● **Problem to work on**: Make an exact copy of the listing so that no picture is carried over.
══ Available records ══
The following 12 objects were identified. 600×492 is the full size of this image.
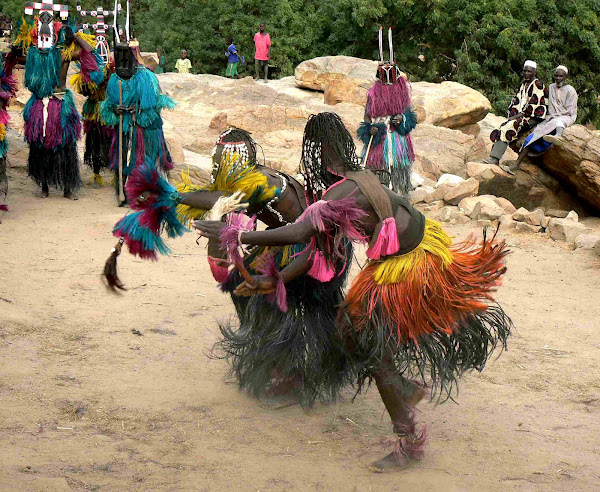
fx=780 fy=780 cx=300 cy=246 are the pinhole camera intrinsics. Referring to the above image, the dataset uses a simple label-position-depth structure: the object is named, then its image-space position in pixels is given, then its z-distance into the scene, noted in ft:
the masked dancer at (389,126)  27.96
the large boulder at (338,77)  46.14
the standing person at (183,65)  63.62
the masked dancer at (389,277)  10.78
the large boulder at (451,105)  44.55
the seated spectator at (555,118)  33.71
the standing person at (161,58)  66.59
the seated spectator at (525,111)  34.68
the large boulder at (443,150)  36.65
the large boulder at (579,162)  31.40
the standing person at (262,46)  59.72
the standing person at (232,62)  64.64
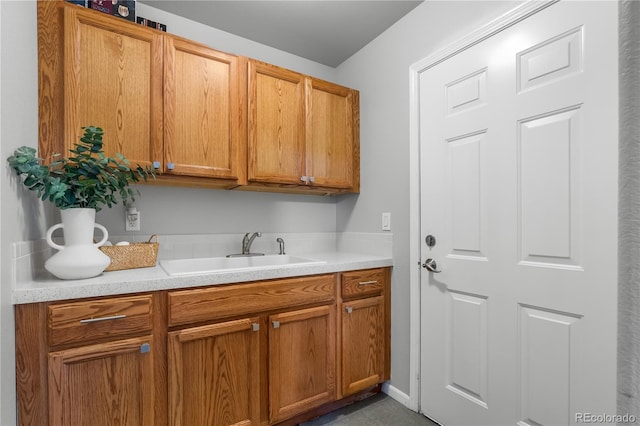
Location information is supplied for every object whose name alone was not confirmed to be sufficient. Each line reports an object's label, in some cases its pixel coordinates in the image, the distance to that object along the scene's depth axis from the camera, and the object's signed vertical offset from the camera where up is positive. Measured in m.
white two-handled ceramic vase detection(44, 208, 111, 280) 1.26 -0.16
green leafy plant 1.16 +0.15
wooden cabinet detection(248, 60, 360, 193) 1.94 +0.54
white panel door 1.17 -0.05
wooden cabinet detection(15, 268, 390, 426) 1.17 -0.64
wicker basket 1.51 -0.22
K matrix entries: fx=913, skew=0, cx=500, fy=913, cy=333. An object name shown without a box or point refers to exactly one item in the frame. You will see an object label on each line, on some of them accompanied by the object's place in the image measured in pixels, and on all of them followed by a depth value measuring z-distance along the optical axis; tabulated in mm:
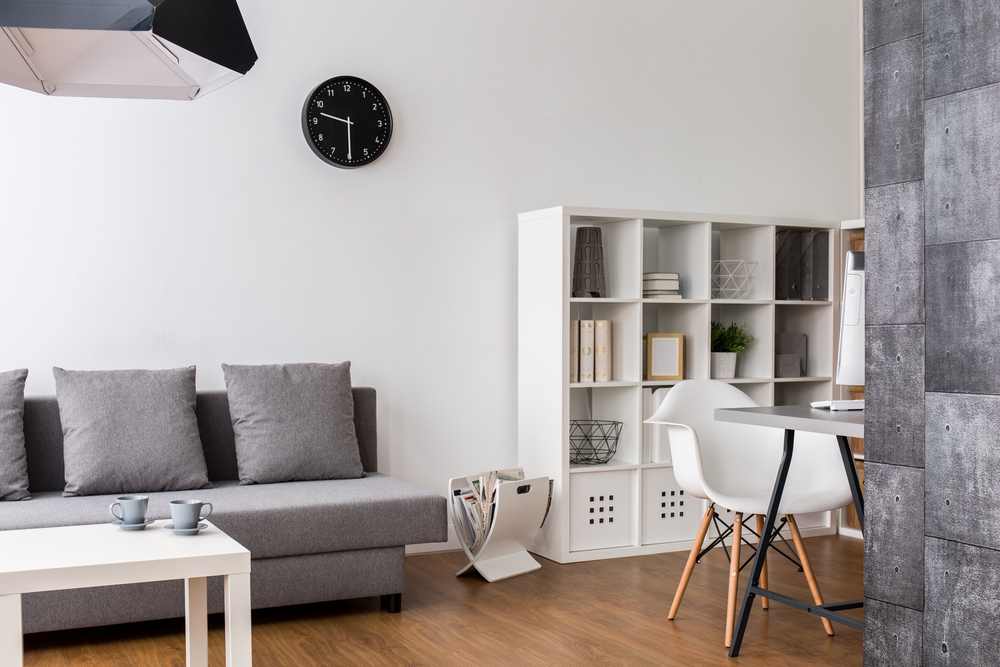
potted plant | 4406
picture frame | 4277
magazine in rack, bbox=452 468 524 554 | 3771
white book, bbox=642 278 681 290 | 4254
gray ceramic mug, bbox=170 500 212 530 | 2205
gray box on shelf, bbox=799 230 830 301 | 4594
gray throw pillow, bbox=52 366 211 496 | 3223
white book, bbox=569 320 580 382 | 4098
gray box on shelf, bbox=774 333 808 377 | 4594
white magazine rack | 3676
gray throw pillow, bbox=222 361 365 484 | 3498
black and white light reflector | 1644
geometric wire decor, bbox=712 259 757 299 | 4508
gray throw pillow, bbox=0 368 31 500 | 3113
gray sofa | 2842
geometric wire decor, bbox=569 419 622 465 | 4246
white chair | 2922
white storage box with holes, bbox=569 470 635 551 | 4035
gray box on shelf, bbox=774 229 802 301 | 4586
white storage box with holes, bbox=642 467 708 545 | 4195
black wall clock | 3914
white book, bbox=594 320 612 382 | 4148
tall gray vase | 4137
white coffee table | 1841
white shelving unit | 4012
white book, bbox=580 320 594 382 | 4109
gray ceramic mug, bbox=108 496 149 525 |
═══
● **Your response**:
The following 12 objects were identified. 600×492 is the full size of this image.
fx=780 fy=780 cx=300 cy=246 are the pinhole camera intrinsics. Referring to the above image, the dataset uses a simple label-position-depth structure: the object is named, then its image-space position in pixels is given, then its z-distance into the scene, noted in ft:
the masked dancer at (389,126)  27.96
the large boulder at (338,77)  46.14
the standing person at (183,65)  63.62
the masked dancer at (389,277)  10.78
the large boulder at (451,105)  44.55
the seated spectator at (555,118)  33.71
the standing person at (161,58)  66.59
the seated spectator at (525,111)  34.68
the large boulder at (443,150)  36.65
the large boulder at (579,162)  31.40
the standing person at (262,46)  59.72
the standing person at (232,62)  64.64
Location information is supplied for every object whose name alone was not confirmed to be sufficient. Each line reports an object's label, in some cases its pixel coordinates in the image, the distance to that object along the scene's depth axis from the camera, and the object's signed vertical offset from the camera where up is positive. Measured in m.
white two-handled ceramic vase detection(44, 208, 111, 280) 1.26 -0.16
green leafy plant 1.16 +0.15
wooden cabinet detection(248, 60, 360, 193) 1.94 +0.54
white panel door 1.17 -0.05
wooden cabinet detection(15, 268, 390, 426) 1.17 -0.64
wicker basket 1.51 -0.22
K matrix entries: fx=913, skew=0, cx=500, fy=913, cy=333. An object name shown without a box or point refers to exactly one item in the frame. You will see an object label on each line, on some of them accompanied by the object's place in the image measured in pixels, and on all of them followed by a depth value measuring z-distance along the optical axis; tabulated in mm:
potted plant | 4406
picture frame | 4277
magazine in rack, bbox=452 468 524 554 | 3771
white book, bbox=642 278 681 290 | 4254
gray ceramic mug, bbox=170 500 212 530 | 2205
gray box on shelf, bbox=799 230 830 301 | 4594
gray throw pillow, bbox=52 366 211 496 | 3223
white book, bbox=569 320 580 382 | 4098
gray box on shelf, bbox=774 333 808 377 | 4594
white magazine rack | 3676
gray throw pillow, bbox=222 361 365 484 | 3498
black and white light reflector | 1644
geometric wire decor, bbox=712 259 757 299 | 4508
gray throw pillow, bbox=0 368 31 500 | 3113
gray sofa | 2842
geometric wire decor, bbox=569 419 622 465 | 4246
white chair | 2922
white storage box with holes, bbox=569 470 635 551 | 4035
gray box on shelf, bbox=774 229 802 301 | 4586
white storage box with holes, bbox=642 467 708 545 | 4195
black wall clock | 3914
white book, bbox=594 320 612 382 | 4148
tall gray vase | 4137
white coffee table | 1841
white shelving unit | 4012
white book, bbox=580 320 594 382 | 4109
gray ceramic mug, bbox=108 496 149 525 |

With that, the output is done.